*** Records supplied ***
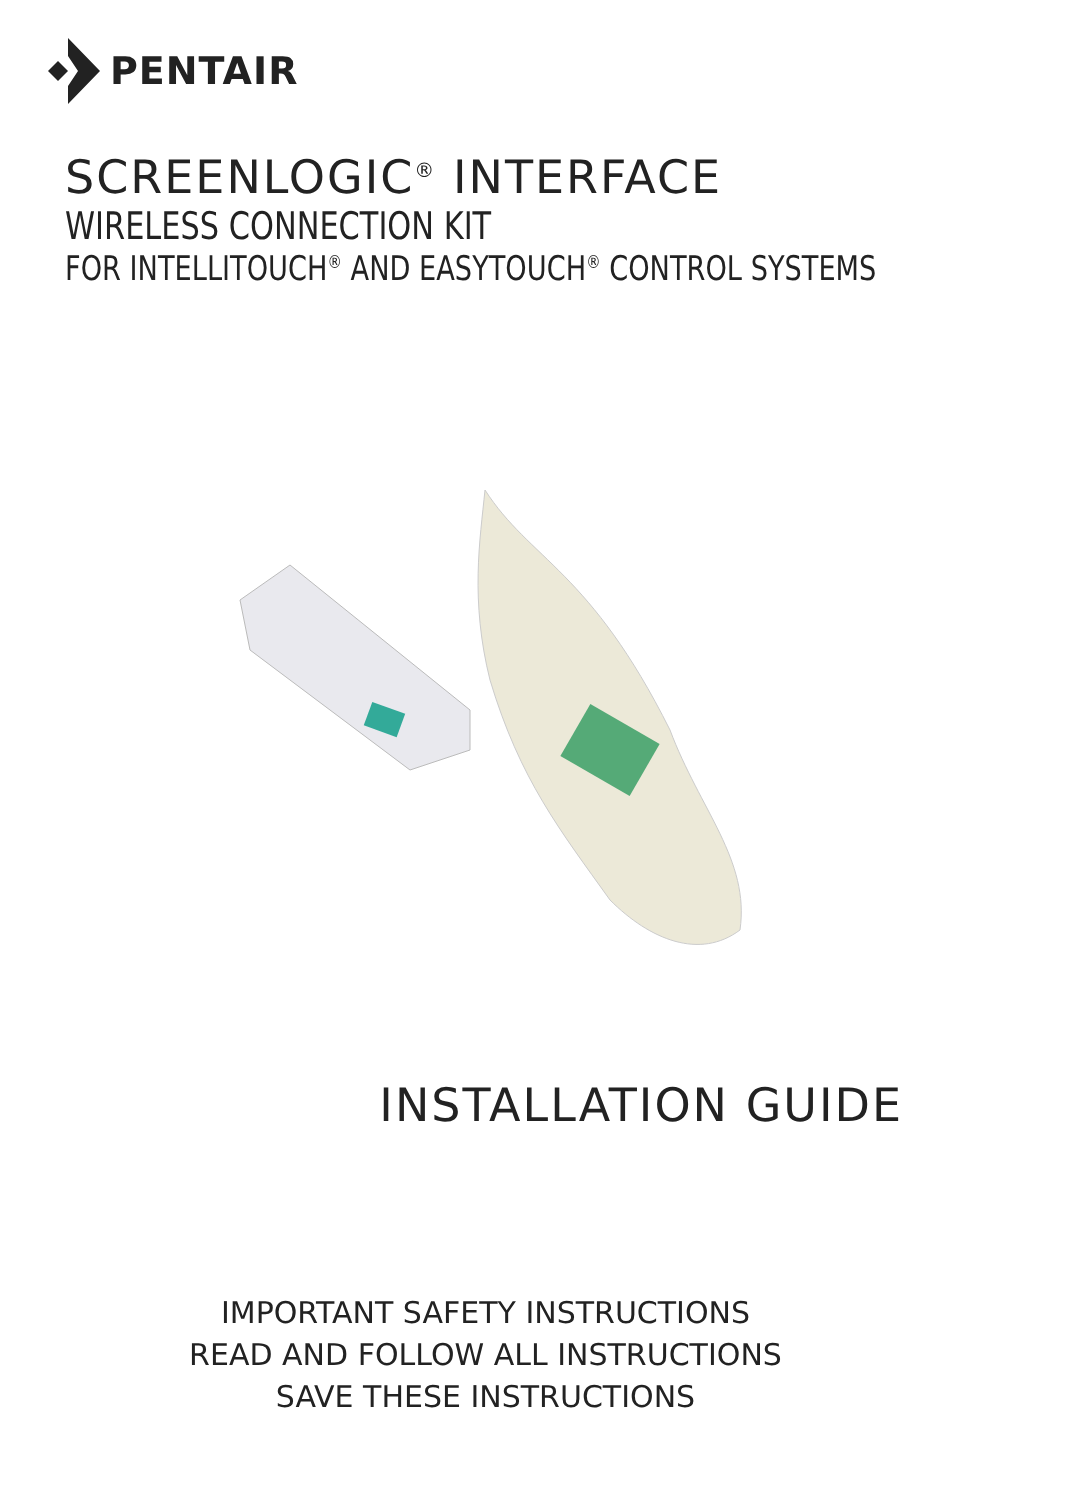PENTAIR
SCREENLOGIC<sup>®</sup> INTERFACE
WIRELESS CONNECTION KIT
FOR INTELLITOUCH<sup>®</sup> AND EASYTOUCH<sup>®</sup> CONTROL SYSTEMS
INSTALLATION GUIDE
IMPORTANT SAFETY INSTRUCTIONS
READ AND FOLLOW ALL INSTRUCTIONS
SAVE THESE INSTRUCTIONS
*** End of Records supplied ***
- _Task item_
Starting at the line that contains "WIRELESS CONNECTION KIT", retype each line through the last one in the records, both included, and add nothing.

- _Your response_
WIRELESS CONNECTION KIT
FOR INTELLITOUCH<sup>®</sup> AND EASYTOUCH<sup>®</sup> CONTROL SYSTEMS
INSTALLATION GUIDE
IMPORTANT SAFETY INSTRUCTIONS
READ AND FOLLOW ALL INSTRUCTIONS
SAVE THESE INSTRUCTIONS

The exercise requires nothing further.